I've also heard that a keen interest in clothes is related to estrogen (and my shopping jones has fallen off some in recent years), or to Toxoplasmosis Gondii infection. Folk science, of course, but it could explain my rabid interest in any store than has clothes in a style I haven't seen before.
When I'm very very poor, or just inspired to be stingy, I shop at thrift stores. It's just as much fun, and when I'm in a strange city, the thrift stores have local crafts and styles. Nothing can raise my spirits or take my mind off the inevitability of death and the gloom of the universe like finding a Laurel Birch brooch or a Lilly Pulitzer shirt for three bucks.
If I were an interstellar traveller, I'd always head straight for the thrift store on any alien planet. (Then I'd head for stores that have cool ethnic stuff.)
A hobby, or a disease? You tell me. I used to have a friend who liked to fish so much he would watch people fishing on TV. So, who's crazy?

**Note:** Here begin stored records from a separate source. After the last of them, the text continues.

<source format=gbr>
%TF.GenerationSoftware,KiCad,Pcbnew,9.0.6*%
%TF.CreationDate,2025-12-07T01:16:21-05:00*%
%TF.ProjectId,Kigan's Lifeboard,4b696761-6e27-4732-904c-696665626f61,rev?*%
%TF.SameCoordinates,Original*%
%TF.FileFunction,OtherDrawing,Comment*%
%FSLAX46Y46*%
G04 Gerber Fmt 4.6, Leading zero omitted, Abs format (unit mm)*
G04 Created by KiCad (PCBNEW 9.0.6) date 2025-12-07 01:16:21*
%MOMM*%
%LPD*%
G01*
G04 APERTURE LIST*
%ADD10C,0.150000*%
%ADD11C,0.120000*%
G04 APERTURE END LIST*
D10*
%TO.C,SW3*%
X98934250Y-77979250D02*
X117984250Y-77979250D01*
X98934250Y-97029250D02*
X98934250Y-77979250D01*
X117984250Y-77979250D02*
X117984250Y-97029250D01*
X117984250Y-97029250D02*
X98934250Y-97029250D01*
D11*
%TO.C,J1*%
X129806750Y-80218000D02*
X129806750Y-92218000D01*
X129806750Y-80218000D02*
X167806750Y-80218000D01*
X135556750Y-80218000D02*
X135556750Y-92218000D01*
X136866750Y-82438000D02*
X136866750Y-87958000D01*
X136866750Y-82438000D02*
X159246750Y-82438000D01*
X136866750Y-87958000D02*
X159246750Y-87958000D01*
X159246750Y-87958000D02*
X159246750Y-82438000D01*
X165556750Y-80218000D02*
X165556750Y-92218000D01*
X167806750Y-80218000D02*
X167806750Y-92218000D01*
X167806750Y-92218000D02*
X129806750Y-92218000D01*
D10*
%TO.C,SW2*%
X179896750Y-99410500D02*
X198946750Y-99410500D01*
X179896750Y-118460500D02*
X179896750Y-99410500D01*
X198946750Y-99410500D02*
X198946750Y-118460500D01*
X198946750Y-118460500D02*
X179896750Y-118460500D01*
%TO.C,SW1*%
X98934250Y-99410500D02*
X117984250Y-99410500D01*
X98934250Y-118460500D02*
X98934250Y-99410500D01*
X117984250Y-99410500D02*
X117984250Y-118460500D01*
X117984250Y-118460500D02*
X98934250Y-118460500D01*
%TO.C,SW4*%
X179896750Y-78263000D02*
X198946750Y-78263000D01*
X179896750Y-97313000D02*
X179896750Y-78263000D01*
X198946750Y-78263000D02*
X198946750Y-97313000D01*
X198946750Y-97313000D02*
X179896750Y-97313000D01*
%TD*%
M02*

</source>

That last anonymous was me, BTW.
Mary Turzillo
I love clothes but I only like shopping in stores that are unique. Malls bore me 70 percent of the time, though I've found some good stuff in them over the years. I especially like them when they have major sales. Those are about the only times I like malls really. And when I don't have money, I just stay away from buildings that sell *anything* at all that I might want and not need, so as not to feel so wretched and depressed about not being able to get luxuries.
But little boutiques and shops with particular clothing that is both cheap and weird or wonderful in some way--those places I love. Every Wiscon, I shop Madison till I drop. There's a great recycle shop/new weird fashion store there called Ragstock, and a store with unfortuantely pricey but really pretty stylish clothes for guys called Jazzman too. And of course Urban Outfitter. In any case, I know what you mean about the trying on clothes thing, inventing personalities as well as not feeling like your mental image of yourself. It's sort of a disorienting experience in a way. But I'm glad you went shopping and had fun! If we're ever in shopping territory together, we can give it a spin and see if there are any treasures to find.

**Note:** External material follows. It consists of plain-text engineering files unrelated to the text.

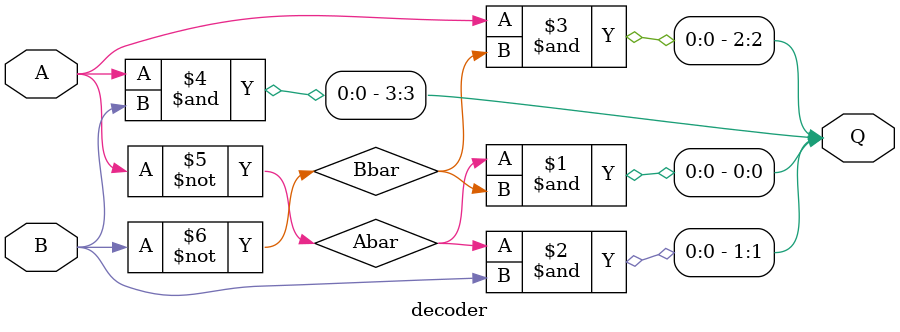
<source format=v>
`timescale 1ns / 1ps
module decoder(A,B,Q);
input A,B;
output [3:0]Q;
wire Abar,Bbar;
not U1(Abar,A);
not U2(Bbar,B);
and U3(Q[0],Abar,Bbar);
and U4(Q[1],Abar,B);
and U5(Q[2],A,Bbar);
and U6(Q[3],A,B);
endmodule

</source>
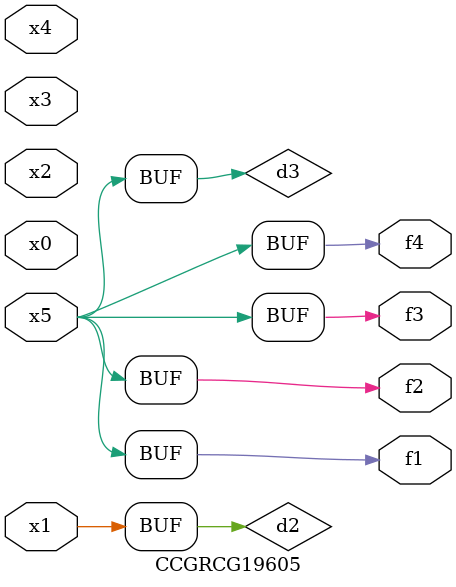
<source format=v>
module CCGRCG19605(
	input x0, x1, x2, x3, x4, x5,
	output f1, f2, f3, f4
);

	wire d1, d2, d3;

	not (d1, x5);
	or (d2, x1);
	xnor (d3, d1);
	assign f1 = d3;
	assign f2 = d3;
	assign f3 = d3;
	assign f4 = d3;
endmodule

</source>
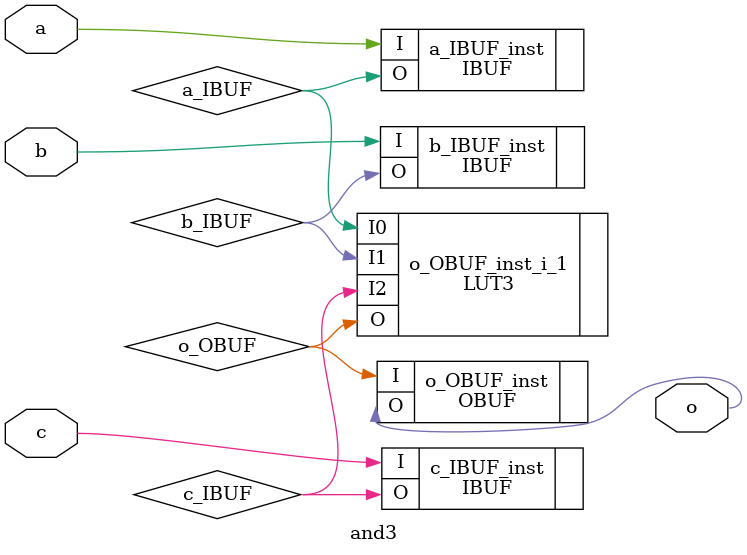
<source format=v>
`timescale 1 ps / 1 ps

(* ECO_CHECKSUM = "38aed83e" *) 
(* STRUCTURAL_NETLIST = "yes" *)
module and3
   (a,
    b,
    c,
    o);
  input a;
  input b;
  input c;
  output o;

  wire a;
  wire a_IBUF;
  wire b;
  wire b_IBUF;
  wire c;
  wire c_IBUF;
  wire o;
  wire o_OBUF;

  IBUF a_IBUF_inst
       (.I(a),
        .O(a_IBUF));
  IBUF b_IBUF_inst
       (.I(b),
        .O(b_IBUF));
  IBUF c_IBUF_inst
       (.I(c),
        .O(c_IBUF));
  OBUF o_OBUF_inst
       (.I(o_OBUF),
        .O(o));
  LUT3 #(
    .INIT(8'h80)) 
    o_OBUF_inst_i_1
       (.I0(a_IBUF),
        .I1(b_IBUF),
        .I2(c_IBUF),
        .O(o_OBUF));
endmodule

</source>
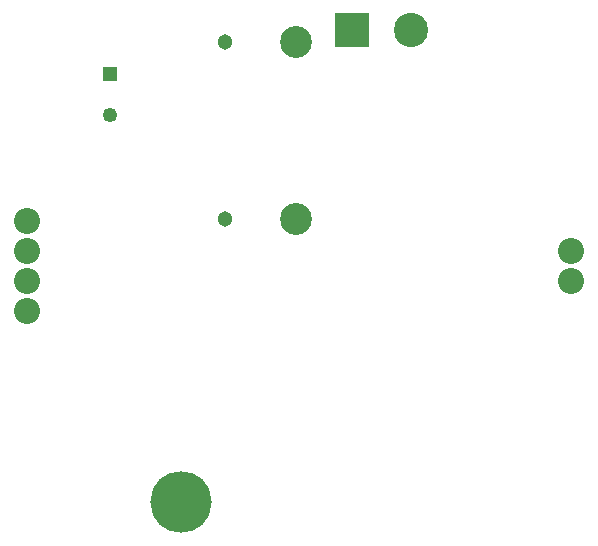
<source format=gbs>
G04*
G04 #@! TF.GenerationSoftware,Altium Limited,Altium Designer,24.6.1 (21)*
G04*
G04 Layer_Color=16711935*
%FSLAX44Y44*%
%MOMM*%
G71*
G04*
G04 #@! TF.SameCoordinates,DCCD09C7-AE2F-4119-A4D7-6B23A12155F5*
G04*
G04*
G04 #@! TF.FilePolarity,Negative*
G04*
G01*
G75*
%ADD49C,2.2032*%
%ADD50C,1.2500*%
%ADD51R,1.2500X1.2500*%
%ADD52C,2.7032*%
%ADD53C,1.3032*%
%ADD54C,5.2032*%
%ADD55R,2.9032X2.9032*%
%ADD56C,2.9032*%
D49*
X230000Y12700D02*
D03*
Y-12700D02*
D03*
X-230000Y38300D02*
D03*
Y12900D02*
D03*
Y-37900D02*
D03*
Y-12500D02*
D03*
D50*
X-160000Y127500D02*
D03*
D51*
Y162500D02*
D03*
D52*
X-2500Y190000D02*
D03*
Y40000D02*
D03*
D53*
X-62500Y190000D02*
D03*
Y40000D02*
D03*
D54*
X-100000Y-200000D02*
D03*
D55*
X45000Y200000D02*
D03*
D56*
X95000D02*
D03*
M02*

</source>
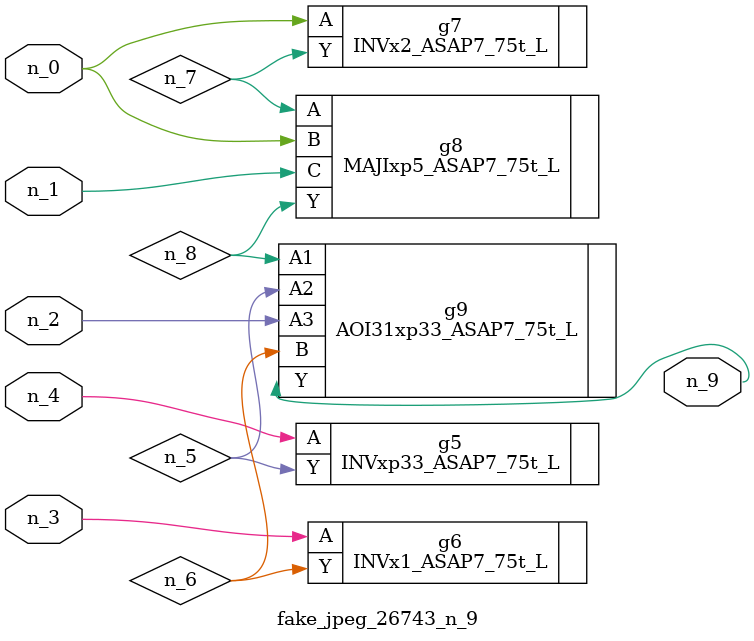
<source format=v>
module fake_jpeg_26743_n_9 (n_3, n_2, n_1, n_0, n_4, n_9);

input n_3;
input n_2;
input n_1;
input n_0;
input n_4;

output n_9;

wire n_8;
wire n_6;
wire n_5;
wire n_7;

INVxp33_ASAP7_75t_L g5 ( 
.A(n_4),
.Y(n_5)
);

INVx1_ASAP7_75t_L g6 ( 
.A(n_3),
.Y(n_6)
);

INVx2_ASAP7_75t_L g7 ( 
.A(n_0),
.Y(n_7)
);

MAJIxp5_ASAP7_75t_L g8 ( 
.A(n_7),
.B(n_0),
.C(n_1),
.Y(n_8)
);

AOI31xp33_ASAP7_75t_L g9 ( 
.A1(n_8),
.A2(n_5),
.A3(n_2),
.B(n_6),
.Y(n_9)
);


endmodule
</source>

It can be learned -- and perhaps, it is genetic. I will tell you this -- all through school I disdained shopping, make-up, purses, cute shoes, the importance of grooming one's hair, and anything else you can think of.
And then, one day, someone convinced me to get a cute haircut.
And then, after that, on a lark, I got my make-up done by one of those mall experts.
I liked it. After that, I lost about twenty pounds. Bought new clothes that I felt good in. I bought more clothes. And more. And, like you, every time I tried them on I felt as though I was "reinventing" myself.
I still do. And it is fun. Somewhat addictive and probably hard on the checkbook, but on the other hand, there is something to be said for looking in the mirror and seeing fresh possibilities that have nothing whatsoever to do with intellect or professional obligations, but simply that personal excitment of feeling like, "Hey, I look pretty good, and maybe I can do something with this." That's satisfying on a whole different level.
I am a cheap chic shopper. I love thrift stores and sales racks in small stores. Nothing makes me smile like finding a designer label at 90% off the original price. An absolute must, though, is that it is the only garment in that style in the store in any size. I hate the thought that I might walk into a party and see three other women (in three other sizes) wearing what I just bought.
My workmates and I have a clothing swap twice a year. This cuts way down on expenses and we get a kick out of seeing our "old clothes" on each other.